I fully intended to watch the leadership debate yesterday evening. I know how important the leadership debate had been four years ago, so I did want to see it. Not that it would have any impact on which candidate I will be giving my vote, but it could have an impact on which party leader will be the Prime Minister of Canada on October 22nd. That said, I wasn’t sure I could face the whole thing, so I didn’t turn the television on for the start at 7pm. When I did switch on, I couldn’t find it anywhere, not on any of the Canadian networks, including the CBC news network. What the hell? And then it hit me. Duh. 7pm Eastern time, which meant it would have begun at 4pm Pacific time.

So I missed the whole thing. From the sound of the news coverage afterwards, there were no knock out punches between Trudeau and Scheer and, as far as I can gather, the Liberals and the Conservatives are still neck and neck in the polls.

How is this possible? I mean, if I lived in the 905 (the area code surrounding Toronto which often decides elections) I could think of many reasons not to vote for Justin Trudeau. The pipeline, SNC Lavalin, blackface and, most recently, the Liberal government’s shameful decision to challenge the First Nations compensation package ordered by the Canadian Human Rights Tribunal all spring immediately to mind. These are all good reasons not to vote for the Liberals this time around.

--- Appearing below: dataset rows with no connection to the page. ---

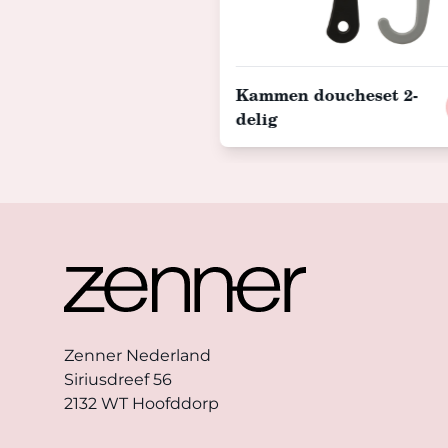
Kammen doucheset 2-
delig
Footer
Zenner Nederland
Siriusdreef 56
2132 WT Hoofddorp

There is, if you live in a riding that always swings back and forth between the Liberals and the Conservatives, an extremely important reason to hold your nose and vote for Trudeau anyway: Andrew Scheer.

I’ve been disappointed (very disappointed) in the past when Conservatives have won power in Canada.  (Or the UK.) They are the blue meanies.

blue meanies

Their election is always bad news for the poor and underprivileged. (The Liberals aren’t really much better, but every little bit counts.) I didn’t like Brian Mulroney and I actually hated Stephen Harper, but the idea of the dimpled devil becoming the Prime Minister makes my flesh crawl.

I’d appeal to the better angels of the 905 region, but, truth be told, I’m not sure a majority of  these voters actually care about the poor and underprivileged. I’m confident there are very fine people living in this part of Canada, but the majority have voted Conservative before and I don’t know how abhorrent they might find the homophobic, misogynistic social conservatism of Mr Scheer and his ilk.

So perhaps I should be appealing to the notoriously fickle voters of Quebec. I know you don’t like Jagmeet Singh’s turban, so I doubt there’s much chance of another orange wave washing across the province. What I don’t know is how attached you remain to the Liberals you helped elect in 2015. Are you thinking it might be time to give the Bloc Quebecois another whirl? Please, please, please don’t do it this time around. You know Andrew Scheer has no affection for la belle province. He wants to run a diluted bitumen pipeline through it. A vote for the Bloc this month is a vote for Scheer. Seriously. If you can’t get past the turban and go orange, stay red for now, okay?

I know Trudeau is an empty suit who’s been every bit as disappointing as he was destined to be, but at least he isn’t a suit filled with bile. So hold your noses, Canadian voters, and keep the creep on the Opposition benches. Please?


Oh, and while I’m begging: Come back, Nathan Cullen. Your country needs you.